I finally heard Heshy Frank’s Holocaust story in full last Tuesday, which was Holocaust Memorial Day. In Israel it’s a very solemn occasion. However, here in New York, Holocaust Memorial Day goes almost unnoticed. I happened to be at Quality Carpet that day to do a one-hour special for Talkline radio. Before I started the broadcast I questioned Heshy about the details of the Holocaust story he had begun telling me at the last bris.
Heshy told me about Rudolf Kastner, a Hungarian-Jewish journalist who had negotiated with the Nazis to permit, in exchange for cash and jewelry, a trainload of Jews to escape to Switzerland.
Many of the wealthier passengers paid $1,000 each; in the end, more than 1,600 passengers were on the train.
I asked Heshy about Kastner’s possible motivation.
“The complete story of Kastner remains a mystery,” said Heshy, “but we do know that Kastner was shot to death in front of his home in Israel in 1957 and the killer was never found.
“Anyway, Switzerland refused to allow the train in, so it returned to Germany and the passengers were taken to a special section of the concentration camp Bergen-Belsen.
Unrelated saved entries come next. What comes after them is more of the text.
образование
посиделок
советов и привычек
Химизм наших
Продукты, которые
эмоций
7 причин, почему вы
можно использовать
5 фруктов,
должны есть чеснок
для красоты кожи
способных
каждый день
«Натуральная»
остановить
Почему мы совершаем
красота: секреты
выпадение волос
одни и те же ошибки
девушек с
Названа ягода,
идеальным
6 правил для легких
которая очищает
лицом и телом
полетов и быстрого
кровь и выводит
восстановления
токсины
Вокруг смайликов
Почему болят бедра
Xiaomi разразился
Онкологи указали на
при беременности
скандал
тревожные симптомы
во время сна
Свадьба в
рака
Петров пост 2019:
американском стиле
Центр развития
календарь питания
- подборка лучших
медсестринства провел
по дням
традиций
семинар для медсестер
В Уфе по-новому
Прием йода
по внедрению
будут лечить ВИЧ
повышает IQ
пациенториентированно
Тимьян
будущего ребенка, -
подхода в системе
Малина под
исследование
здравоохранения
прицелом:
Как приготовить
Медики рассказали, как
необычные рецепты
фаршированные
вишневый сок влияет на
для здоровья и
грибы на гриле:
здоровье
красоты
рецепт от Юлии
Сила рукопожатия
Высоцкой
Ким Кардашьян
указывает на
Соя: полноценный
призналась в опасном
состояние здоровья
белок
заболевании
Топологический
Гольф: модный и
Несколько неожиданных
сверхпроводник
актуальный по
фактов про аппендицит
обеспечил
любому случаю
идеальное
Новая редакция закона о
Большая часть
They remained there for a number of months and were allowed to daven and to eat kosher, with the amazing Satmar Rebbe in their midst.
“Finally, after some months, half the people were able to continue on to Switzerland. The other half, including my parents and the Rebbe, stayed in the camp for another few months and were then railed to Paris and from there to Switzerland.”
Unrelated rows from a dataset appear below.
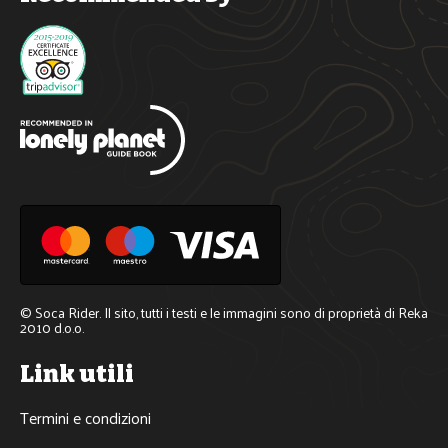
© Soca Rider. Il sito, tutti i testi e le immagini sono di proprietà di Reka 
2010 d.o.o.
Link utili
Termini e condizioni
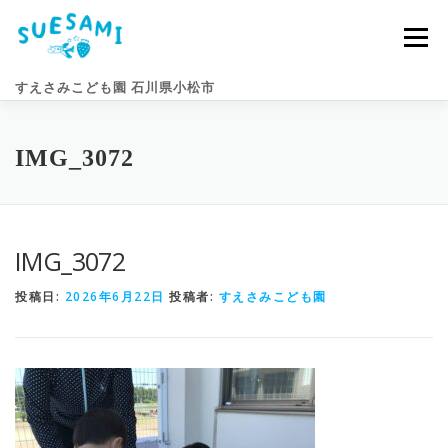
コ
ン
メニュー
テ
ン
すえさみこども園 石川県小松市
ツ
へ
ス
キ
園のこと
すえさみライフ
入園案内
ニュース
IMG_3072
ッ
プ
アクセス
お問い合わせ
IMG_3072
投稿日:
2026年6月22日
投稿者:
すえさみこども園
At this point Heshy had to participate in a business conference call, so he quickly concluded the story. “After the war my parents returned to Hungary. From there they were granted visas and were able to begin their lives anew in America. Shortly afterward I was born in East New York, Brooklyn, and the Satmar Rebbe was honored with sandikaus.”
Heshy then added, with a smile: “After the bris, the Rebbe washed to eat. This came as a surprise to his accompanying chassidim, who knew him to never trust the kashrus of ‘regular people.’ But the Rebbe said in Yiddish, ‘By der froi meg min essen’ (‘By this woman I have no question about the kashrus’).
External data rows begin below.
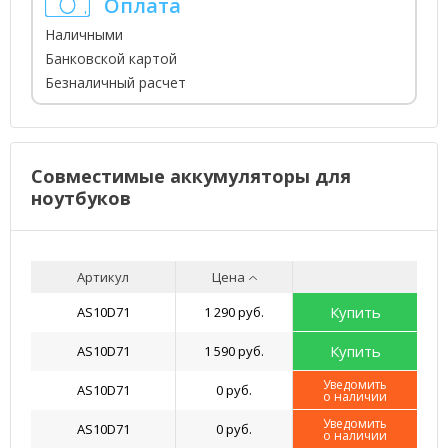
Оплата
Наличными
Банковской картой
Безналичный расчет
Совместимые аккумуляторы для
ноутбуков
Артикул
Цена
Купить
AS10D71
1 290 руб.
Купить
AS10D71
1 590 руб.
Уведомить
AS10D71
0 руб.
о наличии
Уведомить
AS10D71
0 руб.
о наличии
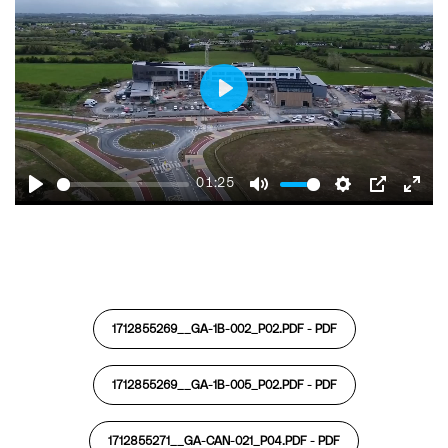
Play
01:25
Play
Mute
Settings
PIP
Ente
fulls
1712855269__GA-1B-002_P02.PDF -
PDF
1712855269__GA-1B-005_P02.PDF -
PDF
1712855271__GA-CAN-021_P04.PDF -
PDF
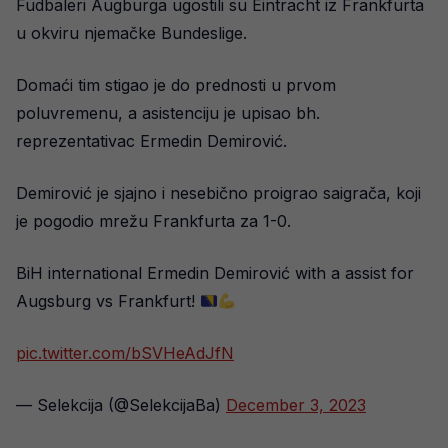
Fudbaleri Augburga ugostili su Eintracht iz Frankfurta
u okviru njemačke Bundeslige.
Domaći tim stigao je do prednosti u prvom
poluvremenu, a asistenciju je upisao bh.
reprezentativac Ermedin Demirović.
Demirović je sjajno i nesebično proigrao saigrača, koji
je pogodio mrežu Frankfurta za 1-0.
BiH international Ermedin Demirović with a assist for
Augsburg vs Frankfurt!
pic.twitter.com/bSVHeAdJfN
— Selekcija (@SelekcijaBa)
December 3, 2023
“And so the end of the story is that I am here today.”
To which I added, “For me, the end of your story is that I’m there, in Eretz Yisrael, for more than twenty-eight years, thanks to your sponsoring my radio shows!”
At the bris last Thursday (Rosh Chodesh), as the baby cried out in momentary pain, I looked at the face of my patron, Heshy Frank, mesmerized by what I saw in his eyes, on his cheeks, and on his trembling lips. I saw Kastner’s train speeding across Europe; I saw his mom, a”h, whom I still remember; I saw the Satmar Rebbe; and I saw his hakoras hatov for Hashem’s kindness in bringing him to this special moment in a Torah-true zaidie’s life.
May the Frank family and Quality Carpet be blessed with many more years of success and nachas.